**ACTIVITY:**
What is needed is an exact copy of the lines from the line holding "index mcp: (259, 225)" through the end of the material, with no other lines and no pictures.

**RECORDS PROVIDED:**
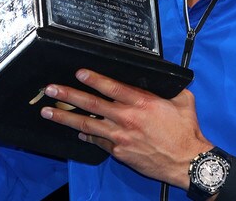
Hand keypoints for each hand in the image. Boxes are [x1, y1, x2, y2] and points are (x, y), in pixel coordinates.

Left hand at [40, 69, 212, 188]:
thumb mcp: (183, 101)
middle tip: (51, 90)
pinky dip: (86, 136)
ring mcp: (120, 137)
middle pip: (91, 104)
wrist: (187, 162)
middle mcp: (126, 118)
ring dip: (65, 118)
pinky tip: (76, 133)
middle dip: (68, 96)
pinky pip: (97, 141)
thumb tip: (164, 78)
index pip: (111, 86)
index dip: (93, 78)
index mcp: (141, 102)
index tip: (78, 73)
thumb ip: (169, 88)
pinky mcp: (119, 152)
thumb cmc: (186, 132)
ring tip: (48, 112)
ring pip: (87, 124)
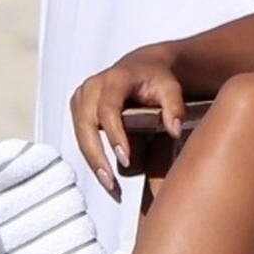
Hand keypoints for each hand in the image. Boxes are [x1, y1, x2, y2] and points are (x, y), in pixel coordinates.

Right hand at [70, 46, 185, 199]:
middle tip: (110, 183)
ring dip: (92, 161)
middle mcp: (92, 86)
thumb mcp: (171, 88)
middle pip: (86, 125)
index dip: (114, 135)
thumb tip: (175, 131)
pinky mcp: (78, 108)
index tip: (125, 160)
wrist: (142, 66)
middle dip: (96, 156)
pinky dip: (91, 156)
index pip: (108, 109)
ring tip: (109, 186)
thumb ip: (175, 108)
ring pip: (80, 134)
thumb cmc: (156, 78)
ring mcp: (81, 97)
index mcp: (115, 79)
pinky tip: (104, 175)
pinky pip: (81, 136)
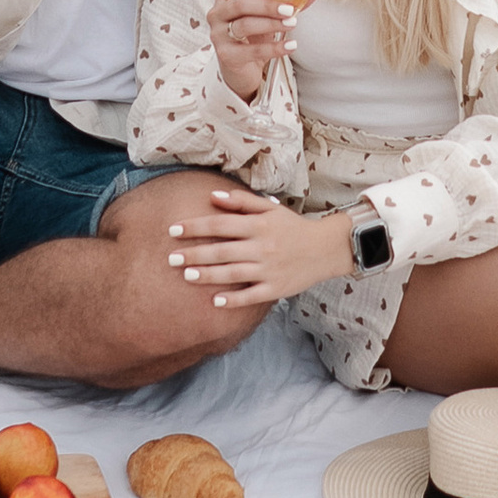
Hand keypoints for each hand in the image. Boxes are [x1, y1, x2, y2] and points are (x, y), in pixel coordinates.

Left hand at [165, 183, 354, 309]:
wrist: (326, 248)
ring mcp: (269, 270)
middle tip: (171, 258)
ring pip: (233, 273)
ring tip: (186, 275)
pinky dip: (234, 299)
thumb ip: (241, 202)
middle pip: (222, 250)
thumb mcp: (270, 208)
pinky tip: (215, 301)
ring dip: (208, 275)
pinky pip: (252, 296)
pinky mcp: (276, 288)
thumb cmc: (293, 226)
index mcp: (259, 225)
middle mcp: (262, 247)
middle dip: (194, 254)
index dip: (195, 227)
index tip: (173, 230)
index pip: (220, 225)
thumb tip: (212, 196)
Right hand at [207, 0, 296, 104]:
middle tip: (290, 9)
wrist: (241, 68)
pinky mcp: (226, 55)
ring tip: (292, 24)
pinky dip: (273, 48)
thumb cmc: (253, 36)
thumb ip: (290, 2)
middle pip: (241, 4)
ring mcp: (219, 35)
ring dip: (271, 24)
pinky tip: (290, 45)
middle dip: (268, 6)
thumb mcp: (268, 17)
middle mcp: (217, 13)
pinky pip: (251, 50)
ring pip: (245, 25)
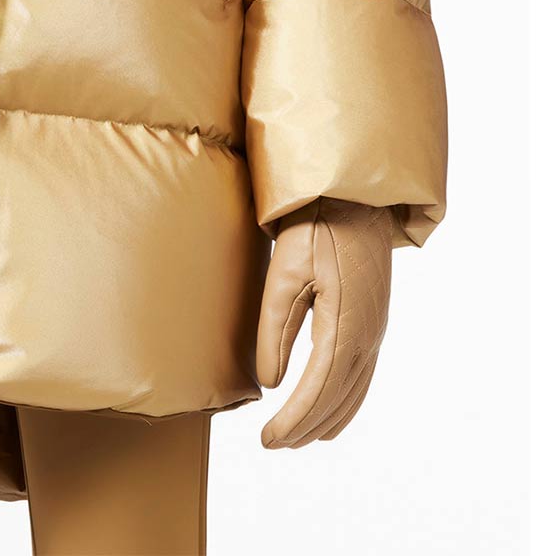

**SOLUTION TO THE EXERCISE:**
index mcp: (259, 225)
middle mcp: (262, 247)
middle dip: (194, 254)
index dip: (195, 227)
index tip: (173, 230)
index pip: (220, 225)
thumb tip: (212, 196)
Right hand at [207, 0, 296, 104]:
middle tip: (290, 9)
wrist: (241, 68)
pinky mcp: (226, 55)
ring tip: (292, 24)
pinky dip: (273, 48)
thumb cmc: (253, 36)
thumb ip: (290, 2)
middle pip: (241, 4)
ring mcp: (219, 35)
ring dip: (271, 24)
pinky tip: (290, 45)
middle dip: (268, 6)
thumb mcp: (268, 17)
middle mcp: (217, 13)
pinky pip: (251, 50)
ring pip: (245, 25)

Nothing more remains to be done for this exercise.